Nehemiah 2: The God-of-Heaven will make sure we succeed. We’re his servants and we’re going to work, rebuilding.
Upon his arrival in Jerusalem, Nehemiah quietly inspects the walls of the city. Well, it might be better said that he inspects the ruins of the city walls. They were demolished decades earlier. He meets with city leaders and proposes that the next big project be rebuilding those walls and gains their enthusiastic support. As word of this project spreads, we meet Nehemiah’s three adversaries: Sanballat, Tobiah, and Geshem. These men are leaders of the area’s non-Jewish residents and they oppose the rebuilding of Jerusalem’s walls. There’s likely a power struggle here. At first, the returning Jews brought welcome capital and man power to the area, but now they threaten to become its dominant residents once again. Nehemiah’s reply to them is that in spite of the overwhelming task before them and even in spite of the opposition of these three men that he’s assured of success. The reason is that he is doing God’s work and that God, Himself, will bring them success. As I hear this declaration of faith from a man standing in the rubble of a city I’m impressed with his absolute trust in God. This isn’t some “pie in the sky” situation; this is real work in the most unlikely of circumstances and with real and powerful opposition. Nehemiah doesn’t think he can rebuild the wall because he’s going to try real hard or because he’s going to outsmart his enemies. He’s going to do it because God’s there to help them. There’s a good lesson here for me in all I attempt to do in the name of the Lord.
Take Away: If it’s up to me the chances of success are nominal. If I’m doing God’s work God’s way, the chances of success are 100 percent.

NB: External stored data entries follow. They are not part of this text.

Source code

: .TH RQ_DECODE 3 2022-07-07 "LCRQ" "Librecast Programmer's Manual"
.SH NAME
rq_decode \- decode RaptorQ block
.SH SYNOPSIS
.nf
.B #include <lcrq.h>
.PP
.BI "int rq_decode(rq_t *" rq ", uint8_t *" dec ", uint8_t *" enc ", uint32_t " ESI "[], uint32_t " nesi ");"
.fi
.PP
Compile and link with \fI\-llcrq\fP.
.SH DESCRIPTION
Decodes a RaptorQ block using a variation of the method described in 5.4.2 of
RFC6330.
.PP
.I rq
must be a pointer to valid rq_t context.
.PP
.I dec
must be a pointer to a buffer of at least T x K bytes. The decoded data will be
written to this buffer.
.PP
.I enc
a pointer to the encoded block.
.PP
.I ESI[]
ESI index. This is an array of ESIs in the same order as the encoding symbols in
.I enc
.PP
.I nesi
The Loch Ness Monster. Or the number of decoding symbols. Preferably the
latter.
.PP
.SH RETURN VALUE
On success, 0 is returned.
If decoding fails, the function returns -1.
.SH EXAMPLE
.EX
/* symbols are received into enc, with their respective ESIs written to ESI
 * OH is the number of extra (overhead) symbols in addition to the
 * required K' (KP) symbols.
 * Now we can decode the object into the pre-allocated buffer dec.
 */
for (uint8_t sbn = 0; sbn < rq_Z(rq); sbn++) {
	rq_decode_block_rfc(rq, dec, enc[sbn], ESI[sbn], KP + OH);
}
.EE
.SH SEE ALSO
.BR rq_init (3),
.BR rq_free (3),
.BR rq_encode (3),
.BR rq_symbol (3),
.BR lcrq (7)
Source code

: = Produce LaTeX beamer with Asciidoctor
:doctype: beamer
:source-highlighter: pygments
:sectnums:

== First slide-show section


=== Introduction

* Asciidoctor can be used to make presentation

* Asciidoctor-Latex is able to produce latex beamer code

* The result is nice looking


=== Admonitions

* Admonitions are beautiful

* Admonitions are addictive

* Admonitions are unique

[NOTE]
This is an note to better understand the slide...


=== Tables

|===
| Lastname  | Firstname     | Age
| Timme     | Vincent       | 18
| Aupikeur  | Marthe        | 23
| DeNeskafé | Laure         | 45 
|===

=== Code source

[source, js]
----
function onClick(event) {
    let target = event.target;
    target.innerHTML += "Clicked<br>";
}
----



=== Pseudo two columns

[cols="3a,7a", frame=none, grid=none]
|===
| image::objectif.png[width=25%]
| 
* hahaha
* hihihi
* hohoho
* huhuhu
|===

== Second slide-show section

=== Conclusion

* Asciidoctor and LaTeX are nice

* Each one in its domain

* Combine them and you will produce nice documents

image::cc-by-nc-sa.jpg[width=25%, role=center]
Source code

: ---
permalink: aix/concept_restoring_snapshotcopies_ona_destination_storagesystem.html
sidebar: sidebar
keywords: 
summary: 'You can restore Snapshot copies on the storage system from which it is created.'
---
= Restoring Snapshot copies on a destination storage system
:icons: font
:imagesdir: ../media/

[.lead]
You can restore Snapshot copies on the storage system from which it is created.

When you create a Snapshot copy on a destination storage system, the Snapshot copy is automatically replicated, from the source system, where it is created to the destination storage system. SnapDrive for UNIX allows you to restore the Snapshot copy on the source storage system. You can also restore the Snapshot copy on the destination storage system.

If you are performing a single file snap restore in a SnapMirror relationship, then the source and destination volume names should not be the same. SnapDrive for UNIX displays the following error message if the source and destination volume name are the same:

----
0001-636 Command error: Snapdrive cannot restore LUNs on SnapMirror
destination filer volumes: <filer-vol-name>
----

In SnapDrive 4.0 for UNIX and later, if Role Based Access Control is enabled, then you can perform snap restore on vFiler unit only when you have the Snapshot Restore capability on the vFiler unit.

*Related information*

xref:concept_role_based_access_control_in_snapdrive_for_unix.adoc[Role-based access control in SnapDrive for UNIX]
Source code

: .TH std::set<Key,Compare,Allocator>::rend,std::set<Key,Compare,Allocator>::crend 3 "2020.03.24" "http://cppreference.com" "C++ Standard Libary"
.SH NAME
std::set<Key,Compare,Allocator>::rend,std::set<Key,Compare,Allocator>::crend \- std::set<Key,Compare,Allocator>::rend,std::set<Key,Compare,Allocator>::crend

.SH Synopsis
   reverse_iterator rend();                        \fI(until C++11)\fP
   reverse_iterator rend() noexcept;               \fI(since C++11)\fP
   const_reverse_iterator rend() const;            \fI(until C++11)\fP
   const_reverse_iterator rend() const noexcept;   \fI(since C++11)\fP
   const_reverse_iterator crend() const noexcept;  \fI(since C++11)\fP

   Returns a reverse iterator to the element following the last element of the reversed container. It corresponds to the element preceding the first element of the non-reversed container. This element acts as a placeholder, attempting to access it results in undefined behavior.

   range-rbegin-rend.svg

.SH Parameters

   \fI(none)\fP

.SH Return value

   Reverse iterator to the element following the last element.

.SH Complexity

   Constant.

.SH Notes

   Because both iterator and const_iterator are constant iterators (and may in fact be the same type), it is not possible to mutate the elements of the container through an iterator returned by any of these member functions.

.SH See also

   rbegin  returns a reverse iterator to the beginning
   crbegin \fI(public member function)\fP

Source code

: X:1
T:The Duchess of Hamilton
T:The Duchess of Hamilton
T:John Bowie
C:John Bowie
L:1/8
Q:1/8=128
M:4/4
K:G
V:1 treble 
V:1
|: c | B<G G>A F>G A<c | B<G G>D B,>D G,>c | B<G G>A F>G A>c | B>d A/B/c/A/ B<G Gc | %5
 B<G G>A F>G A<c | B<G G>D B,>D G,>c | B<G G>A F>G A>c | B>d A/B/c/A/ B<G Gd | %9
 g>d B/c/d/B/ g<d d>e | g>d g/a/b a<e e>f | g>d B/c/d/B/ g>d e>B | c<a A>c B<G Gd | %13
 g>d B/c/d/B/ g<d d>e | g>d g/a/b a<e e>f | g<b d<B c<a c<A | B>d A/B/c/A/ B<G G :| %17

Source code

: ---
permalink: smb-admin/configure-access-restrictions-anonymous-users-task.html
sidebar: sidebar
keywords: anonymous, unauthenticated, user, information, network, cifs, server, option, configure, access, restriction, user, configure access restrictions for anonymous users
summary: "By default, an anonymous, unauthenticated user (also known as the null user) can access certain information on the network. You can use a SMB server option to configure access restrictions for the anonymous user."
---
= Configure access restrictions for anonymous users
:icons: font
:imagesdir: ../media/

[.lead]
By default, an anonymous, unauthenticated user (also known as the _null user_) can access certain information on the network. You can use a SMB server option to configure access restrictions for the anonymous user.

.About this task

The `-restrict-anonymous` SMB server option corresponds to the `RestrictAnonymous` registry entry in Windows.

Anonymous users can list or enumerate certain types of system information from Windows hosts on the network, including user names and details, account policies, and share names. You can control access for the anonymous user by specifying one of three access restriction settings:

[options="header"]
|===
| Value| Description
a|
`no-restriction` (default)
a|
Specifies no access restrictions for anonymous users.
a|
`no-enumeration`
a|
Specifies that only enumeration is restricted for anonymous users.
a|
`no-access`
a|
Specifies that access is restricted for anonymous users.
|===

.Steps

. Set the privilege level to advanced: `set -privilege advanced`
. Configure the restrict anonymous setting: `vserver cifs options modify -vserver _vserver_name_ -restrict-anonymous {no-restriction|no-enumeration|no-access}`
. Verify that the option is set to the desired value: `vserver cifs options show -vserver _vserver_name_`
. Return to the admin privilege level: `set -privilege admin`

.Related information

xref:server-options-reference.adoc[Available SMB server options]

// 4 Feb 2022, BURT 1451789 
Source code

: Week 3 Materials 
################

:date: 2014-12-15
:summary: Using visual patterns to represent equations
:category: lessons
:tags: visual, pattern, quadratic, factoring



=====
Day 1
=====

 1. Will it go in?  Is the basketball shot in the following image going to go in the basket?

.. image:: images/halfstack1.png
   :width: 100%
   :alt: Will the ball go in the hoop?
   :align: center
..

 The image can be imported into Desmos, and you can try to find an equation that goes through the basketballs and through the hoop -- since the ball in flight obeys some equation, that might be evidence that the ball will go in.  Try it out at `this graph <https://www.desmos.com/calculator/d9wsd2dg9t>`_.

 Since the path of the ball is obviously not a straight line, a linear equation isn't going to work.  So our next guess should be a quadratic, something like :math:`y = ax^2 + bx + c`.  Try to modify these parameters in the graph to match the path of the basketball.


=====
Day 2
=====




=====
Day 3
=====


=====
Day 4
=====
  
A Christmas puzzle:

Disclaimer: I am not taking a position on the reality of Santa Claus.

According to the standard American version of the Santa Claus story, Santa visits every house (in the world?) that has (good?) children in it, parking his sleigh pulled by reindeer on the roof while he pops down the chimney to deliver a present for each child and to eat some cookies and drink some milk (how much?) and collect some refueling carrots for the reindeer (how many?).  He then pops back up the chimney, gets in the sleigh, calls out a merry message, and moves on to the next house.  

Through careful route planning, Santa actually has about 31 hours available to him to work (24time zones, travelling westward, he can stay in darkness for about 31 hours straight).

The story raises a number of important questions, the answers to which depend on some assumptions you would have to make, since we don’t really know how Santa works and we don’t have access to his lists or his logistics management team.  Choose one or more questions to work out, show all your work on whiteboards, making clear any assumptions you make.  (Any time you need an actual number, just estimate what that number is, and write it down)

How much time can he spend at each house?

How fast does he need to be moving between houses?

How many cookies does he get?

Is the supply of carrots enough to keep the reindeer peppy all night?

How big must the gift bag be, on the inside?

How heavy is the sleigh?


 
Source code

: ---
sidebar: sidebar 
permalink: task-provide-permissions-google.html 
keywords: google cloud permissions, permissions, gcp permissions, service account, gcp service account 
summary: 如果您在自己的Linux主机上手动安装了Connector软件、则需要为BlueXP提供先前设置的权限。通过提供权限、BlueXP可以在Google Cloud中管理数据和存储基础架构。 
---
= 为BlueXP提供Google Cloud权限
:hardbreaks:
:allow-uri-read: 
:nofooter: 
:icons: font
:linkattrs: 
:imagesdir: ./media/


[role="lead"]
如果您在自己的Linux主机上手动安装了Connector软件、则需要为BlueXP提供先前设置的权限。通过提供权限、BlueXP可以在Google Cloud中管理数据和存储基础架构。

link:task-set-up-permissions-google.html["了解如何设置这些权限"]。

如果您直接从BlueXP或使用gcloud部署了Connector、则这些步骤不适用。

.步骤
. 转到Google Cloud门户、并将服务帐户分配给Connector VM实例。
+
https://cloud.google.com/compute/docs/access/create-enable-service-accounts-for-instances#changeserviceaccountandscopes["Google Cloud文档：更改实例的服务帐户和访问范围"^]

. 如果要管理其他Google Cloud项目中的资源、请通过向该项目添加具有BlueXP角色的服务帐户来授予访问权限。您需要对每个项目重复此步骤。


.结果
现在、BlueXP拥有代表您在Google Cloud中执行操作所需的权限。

2 Chronicles 26: Arrogant and proud, he fell.
Uzziah is just a teen when he becomes king of Judah. By and large, he does a good job as king and his long reign is a good one for his nation. From the beginning he seeks God. The Lord is pleased with him and blesses his life with successful building projects and a strong army. Then, when it seems Uzziah will be one of the rare kings who have nothing but positive things on their record something ugly happens. His successes go to Uzziah’s head. We don’t know the full story but Uzziah decides, like Saul did many generations earlier, to take over the worship activities. He takes the one role in the nation that’s denied him – going into the Temple and acting as priest of God. The legitimate priests, descendants of Aaron, try to stop Uzziah, but he ignores them. With the holy censor in hand, he refuses to hear the objections of the priests. Then, God objects, and when he objects, he can’t be ignored. The dreaded disease of leprosy breaks out on Uzziah’s hand as he holds the censor. This is God’s judgment. It’s too bad isn’t it. Uzziah comes so far and does so many things right. His downfall comes, not as a result of some big temptation or some great threat. Instead, it’s brought about by his success. When things are going right and it’s clear that God is blessing us we need to remember Uzziah. Here we see a lesson in how success can lead to failure.
Take Away: The distance from impressive success to dismal failure is shorter than we might think.